For C++ (and other languages supporting compiled-in templates and/or compiled dispatched methods), the situation is trickier. All of the above issues apply, plus many more issues. The reason is that some information is implemented ``under the covers'' in the compiled code, resulting in dependencies that may not be obvious if you don't know how C++ is typically implemented. Strictly speaking, they aren't ``new'' issues, it's just that compiled C++ code invokes them in ways that may be surprising to you.

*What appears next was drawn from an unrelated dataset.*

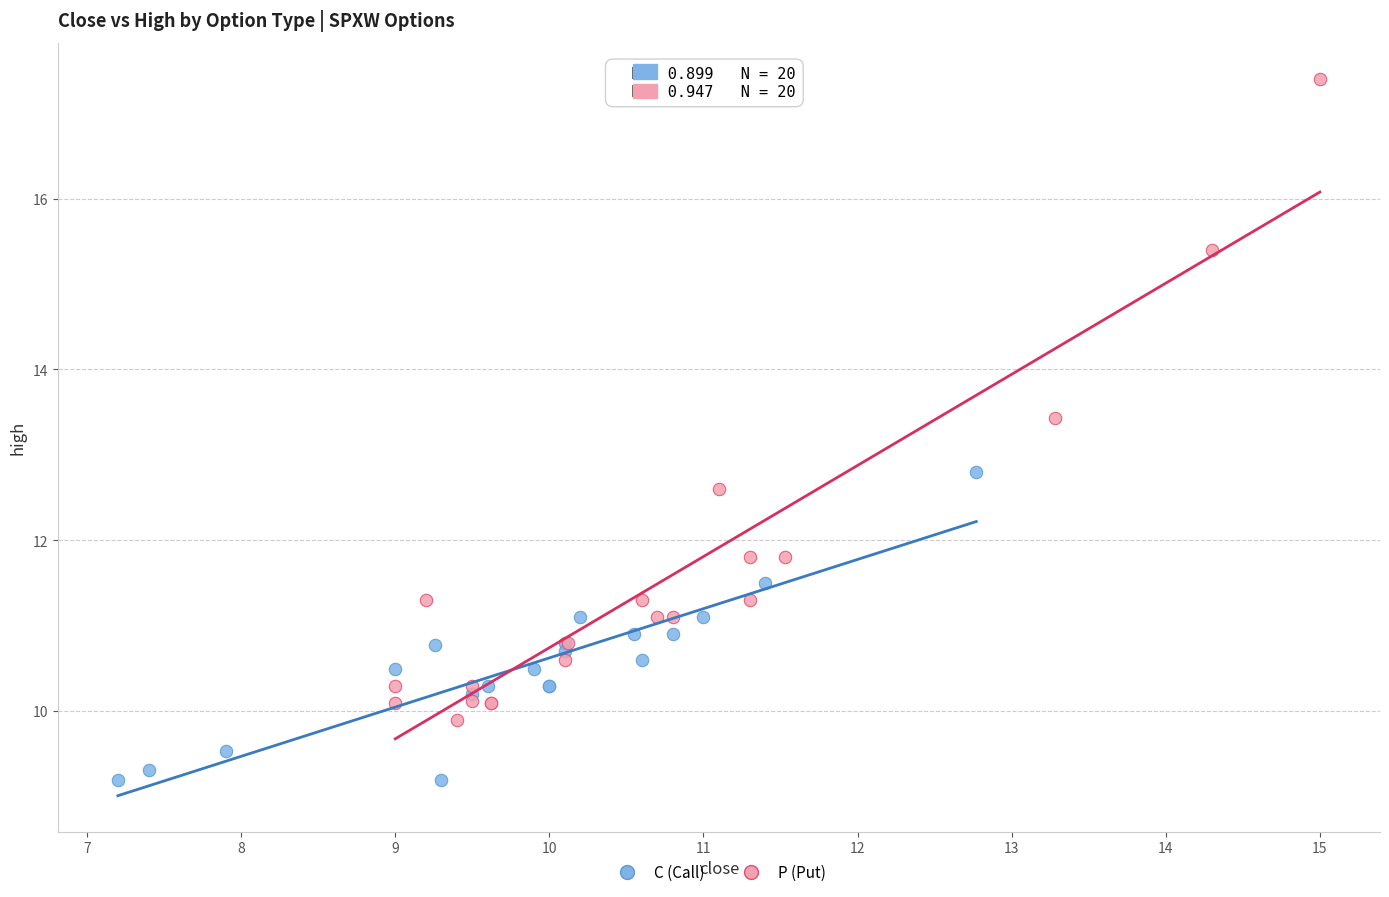

Which series contains the highest Y value?

P (Put)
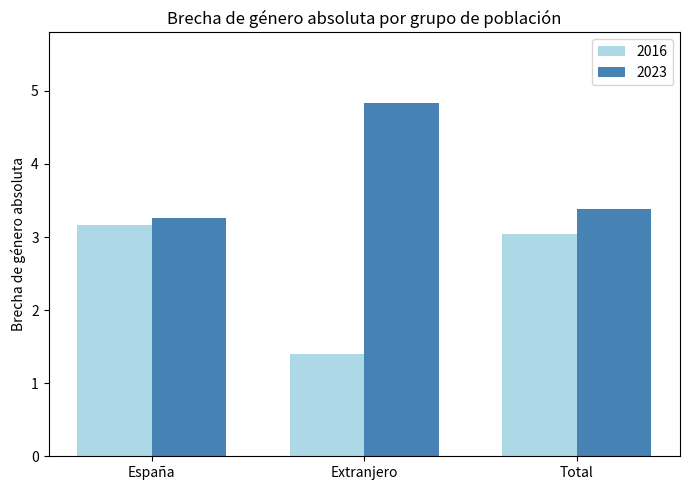

List the series in order of their peak value, lowest first.

2016, 2023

The following is a (probably incomplete) list of things that you cannot do in C++ and retain binary compatibility, as reported by Troll Tech's Technical FAQ:

add reimplementations of virtual functions (unless it it safe for older binaries to call the original implementation), because the compiler evaluates SuperClass::virtualFunction() calls at compile-time (not link-time).
add or remove virtual member functions, because this would change the size and layout of the vtbl of every subclass.
change the type of any data members or move any data members that can be accessed via inline member functions.
change the class hierarchy, except to add new leaves.
add or remove private data members, because this would change the size and layout of every subclass.
remove public or protected member functions unless they are inline.
make a public or protected member function inline.
change what an inline function does, unless the old version continues working.
change the access rights (i.e. public, protected or private) of a member function in a portable program, because some compilers mangle the access rights into the function name.

Given this lengthy list, developers of C++ libraries in particular must plan for more than occasional updates that break binary compatibility. Fortunately, on Unix-like systems (including Linux) you can have multiple versions of a library loaded at the same time, so while there is some disk space loss, users can still run ``old'' programs needing old libraries.